Thursday, March 10, 2011

UND Writers Conference -- Carl Phillips


As usual this year, the UND Writers Conference is letting us host one of the writers for dinner one night. This year “our” writer is Carl Phillips:

Carl Phillips is the author of eleven books of poetry, most recently Double Shadow (2011) and Speak Low (2009). He has also written a book of prose, Coin of the Realm: Essays on the Life and Art of Poetry (2004) and translated Sophocles's Philoctetes (2004). A graduate of Harvard, where he majored in Classics, Phillips taught high school Latin for eight years, while writing the poems which would result in his first book, In the Blood, recipient of the Samuel French Morse Poetry Prize.


Our dinner is scheduled for 5:30-7:15 on Tuesday, March 29, right before Phillips’ reading at the UND Union Ballroom at 8pm.

RRVWP dinner guests may contact Kim to get involved and you may select between the following two volumes of poetry: Speak Low and Quiver of Arrows

Here are some reviews:

Speak Low
“This 10th book from the prolific Phillips is a quiet yet wounded reflection on Phillips’ signature subjects: relationships, distances, identity, and damage. Phillips’ remarkable ability to be clear yet illusive, as well as his dizzying syntax, are ever- present…”


Quiver of Arrows
“Phillips is a scholar and translator of classical Greek and a writer of syntactically complex, desire-drenched love poems that subtly, and beautifully, reinvent classical tropes and forms.”
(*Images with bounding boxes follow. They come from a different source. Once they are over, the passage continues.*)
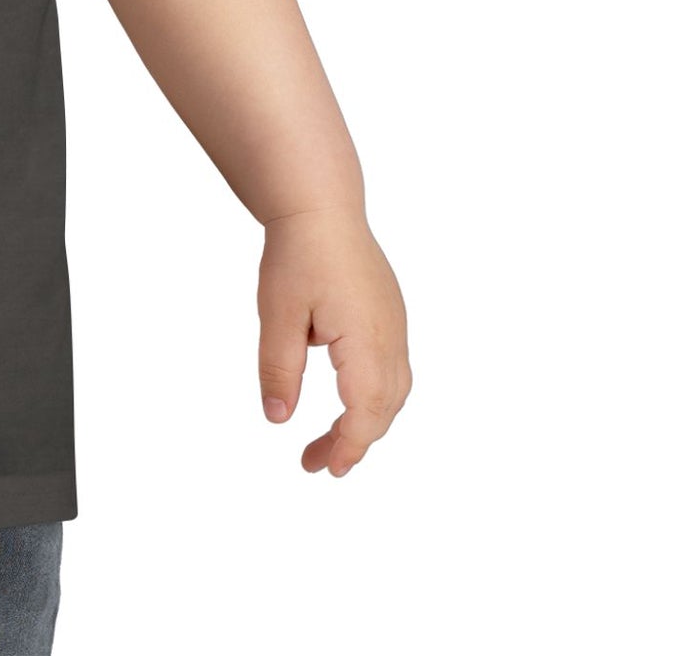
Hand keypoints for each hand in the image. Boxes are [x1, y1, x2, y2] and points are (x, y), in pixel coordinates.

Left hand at [257, 206, 410, 475]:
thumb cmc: (298, 254)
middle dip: (353, 441)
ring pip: (393, 391)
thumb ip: (279, 369)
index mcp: (367, 341)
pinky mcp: (390, 315)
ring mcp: (396, 325)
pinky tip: (347, 397)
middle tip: (316, 462)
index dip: (347, 446)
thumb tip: (278, 419)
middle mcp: (391, 338)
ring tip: (331, 439)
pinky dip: (373, 394)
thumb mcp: (278, 314)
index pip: (366, 413)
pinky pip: (392, 368)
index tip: (325, 468)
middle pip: (384, 409)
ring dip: (366, 419)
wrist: (321, 206)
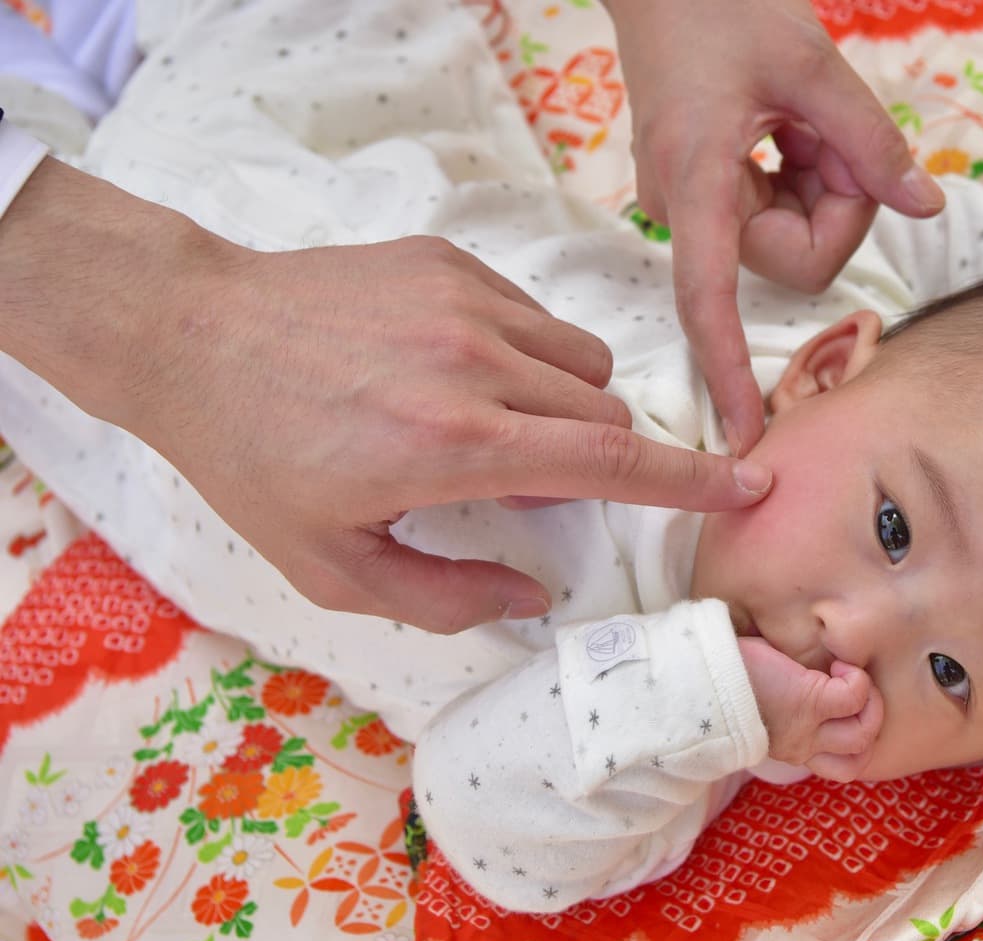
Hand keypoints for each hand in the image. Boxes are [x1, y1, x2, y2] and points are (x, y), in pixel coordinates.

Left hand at [0, 160, 774, 633]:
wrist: (191, 333)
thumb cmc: (255, 459)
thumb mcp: (332, 565)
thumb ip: (445, 595)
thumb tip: (532, 592)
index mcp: (455, 446)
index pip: (610, 464)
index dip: (691, 482)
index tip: (749, 484)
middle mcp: (476, 364)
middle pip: (609, 414)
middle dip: (601, 459)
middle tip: (529, 481)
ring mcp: (465, 301)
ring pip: (584, 362)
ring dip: (568, 406)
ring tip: (494, 423)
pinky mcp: (449, 261)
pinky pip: (536, 318)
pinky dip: (526, 357)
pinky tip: (450, 369)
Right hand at [606, 0, 945, 454]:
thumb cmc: (722, 8)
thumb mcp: (811, 63)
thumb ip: (874, 142)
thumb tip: (927, 208)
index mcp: (696, 181)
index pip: (709, 296)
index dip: (729, 368)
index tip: (743, 436)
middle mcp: (685, 209)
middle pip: (792, 260)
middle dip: (836, 205)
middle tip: (831, 134)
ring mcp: (693, 206)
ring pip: (790, 240)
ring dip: (821, 185)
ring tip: (799, 121)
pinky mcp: (707, 195)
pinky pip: (775, 216)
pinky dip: (801, 178)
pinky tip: (783, 129)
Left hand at [738, 637, 883, 781]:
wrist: (703, 677)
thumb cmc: (727, 680)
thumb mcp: (763, 703)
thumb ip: (786, 703)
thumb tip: (802, 677)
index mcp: (793, 747)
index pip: (838, 767)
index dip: (851, 740)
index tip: (837, 707)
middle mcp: (803, 746)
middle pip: (858, 760)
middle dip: (869, 725)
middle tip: (853, 694)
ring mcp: (808, 728)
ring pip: (863, 736)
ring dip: (869, 704)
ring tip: (849, 679)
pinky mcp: (809, 701)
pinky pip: (853, 697)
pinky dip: (856, 679)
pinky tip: (838, 666)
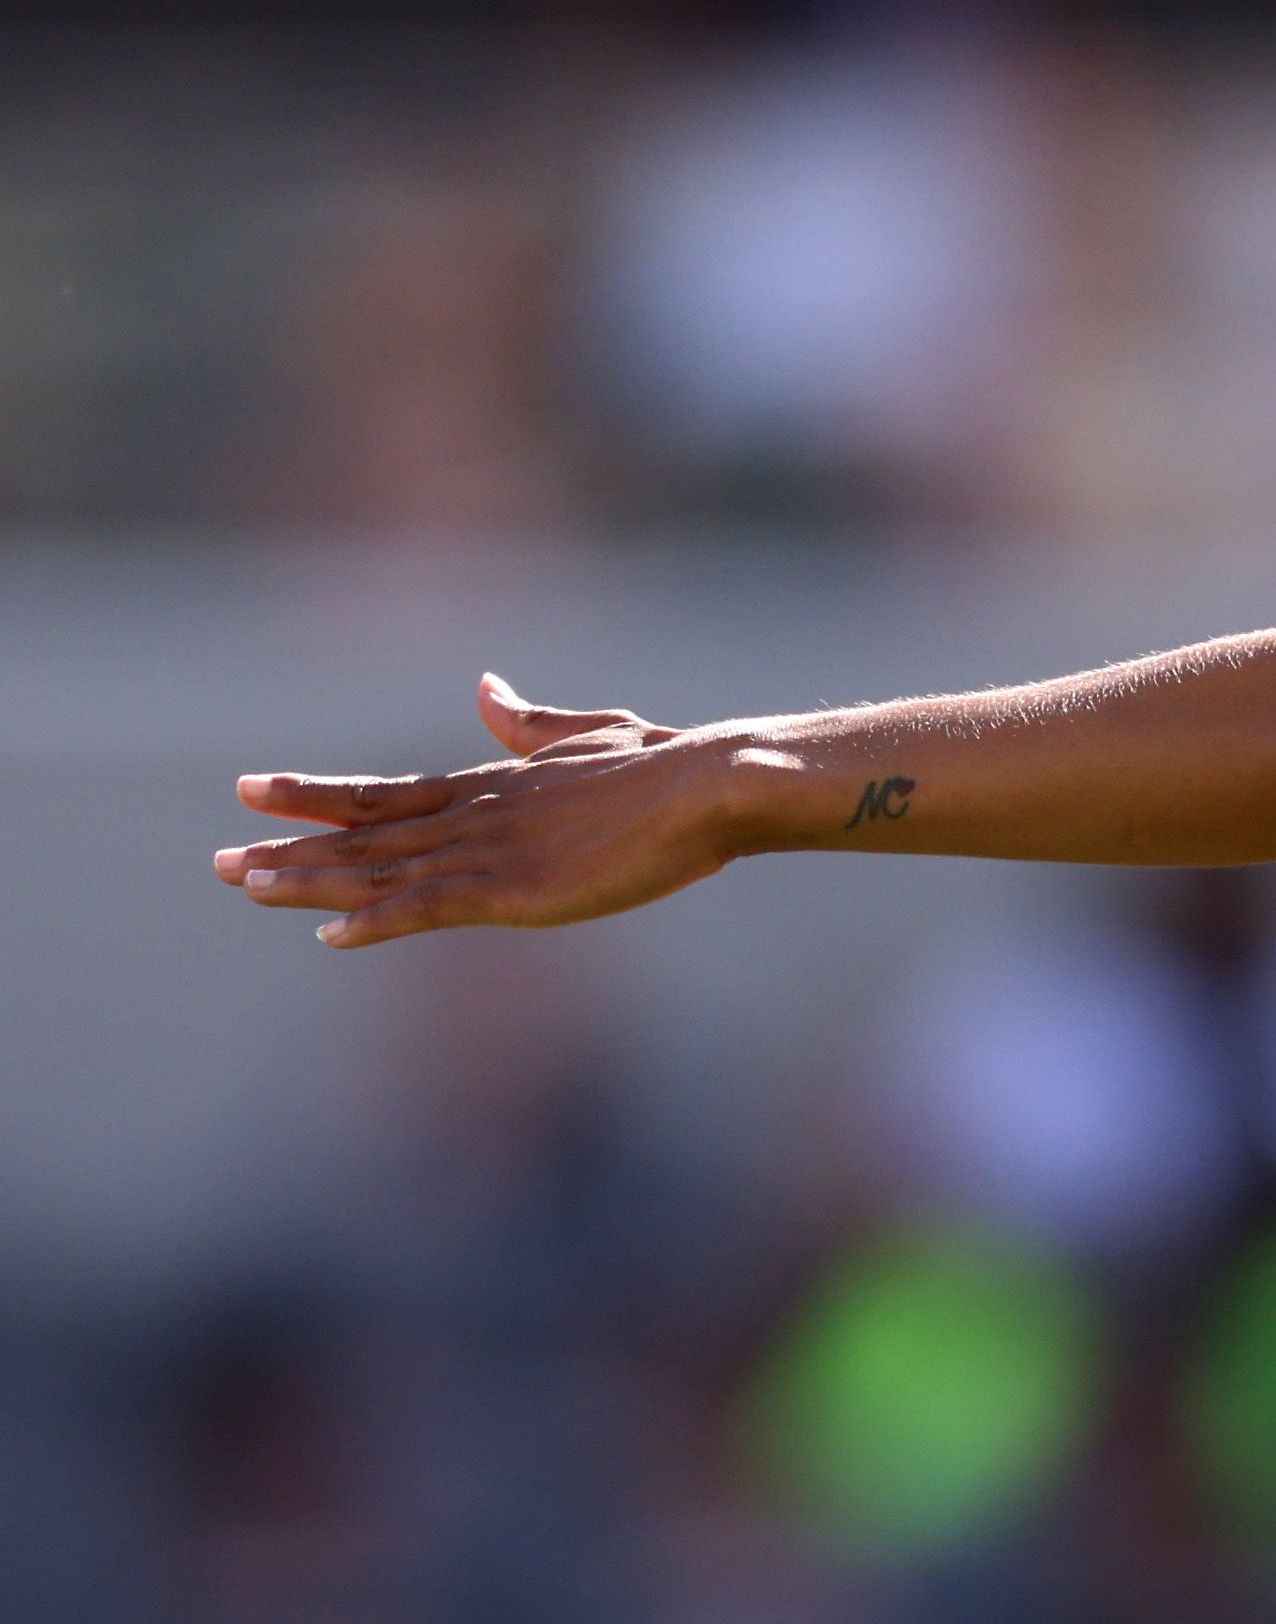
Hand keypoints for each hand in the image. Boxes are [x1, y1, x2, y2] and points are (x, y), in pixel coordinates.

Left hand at [216, 674, 740, 946]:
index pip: (385, 791)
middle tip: (217, 861)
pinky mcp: (515, 891)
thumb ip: (530, 722)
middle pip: (363, 830)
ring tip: (243, 885)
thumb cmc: (666, 763)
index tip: (251, 790)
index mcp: (494, 782)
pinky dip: (375, 920)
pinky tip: (329, 935)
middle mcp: (476, 815)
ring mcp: (491, 853)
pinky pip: (428, 908)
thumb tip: (485, 687)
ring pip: (379, 869)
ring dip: (308, 880)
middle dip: (287, 845)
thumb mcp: (591, 733)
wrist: (710, 785)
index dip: (314, 795)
Quiver of Arrows is a generous gathering from Carl Phillips's work that showcases the twenty-year evolution of one of America's most distinctive—and one of poetry's most essential—contemporary voices. Hailed from the beginning of his career for a poetry provocative in its candor, uncompromising in its inquiry, and at once rigorous and innovative in its attention to craft, Phillips has in the course of eight critically acclaimed collections generated a sustained meditation on the restless and ever-shifting myth of human identity. Desire and loss, mastery and subjugation, belief and doubt, sex, animal instinct, human reason: these are among the lenses through which Phillips examines what it means to be that most bewildering, irresolvable conundrum, a human being in the world.”

Tuesday, March 01, 2011

For February 2011 -- Q & A by Vikas Swarup




Meeting at Carmyn's place
February 16, 2010 at 6:30 pm
Date was switched to March 1st

I know we should have eaten Indian food, considering I did take those Indian cooking classes way back when but we opted for a soup night... perfect for a cold February night.

We (Pam, Brian, Carmyn & Andrea) did stick to the theme of the book in one way, however. I distributed a few trivial pursuit cards and we took turns asking one another questions. When someone knew an answer definitively, we asked him/her to explain the back story of "how" he/she learned that fact. It was fun to see how we each did have reasons or explanations for where we'd accumulated that nugget of knowledge.

Here's a bit about the book, from Publisher's Weekly:

When Ram Mohammad Thomas, an orphaned, uneducated waiter from Mumbai, wins a billion rupees on a quiz show, he finds himself thrown in jail. (Unable to pay out the prize, the program's producers bribed local authorities to declare Ram a cheater.) Enter attractive lawyer Smita Shah, to get Ram out of prison and listen to him explain, via flashbacks, how he knew the answers to all the show's questions. Indian diplomat Swarup's fanciful debut is based on a sound premise: you learn a lot about the world by living in it (Ram has survived abandonment, child abuse, murder). And just as the quiz show format is meant to distill his life story (each question prompts a separate flashback), Ram's life seems intended to distill the predicament of India's underclass in general.

Several of us had seen the movie and while the premise is the same the movie is quite different: the flashbacks, the relationships between the central characters, the level or type of violence our protagonist faces. Still, both were worth the time. Not only is the book on which the film is based a page turner and a fascinating look into the impoverished side of Indian culture, but the film was beautifully crafted and inspirational. I think we'd all agree that it's worth recommending.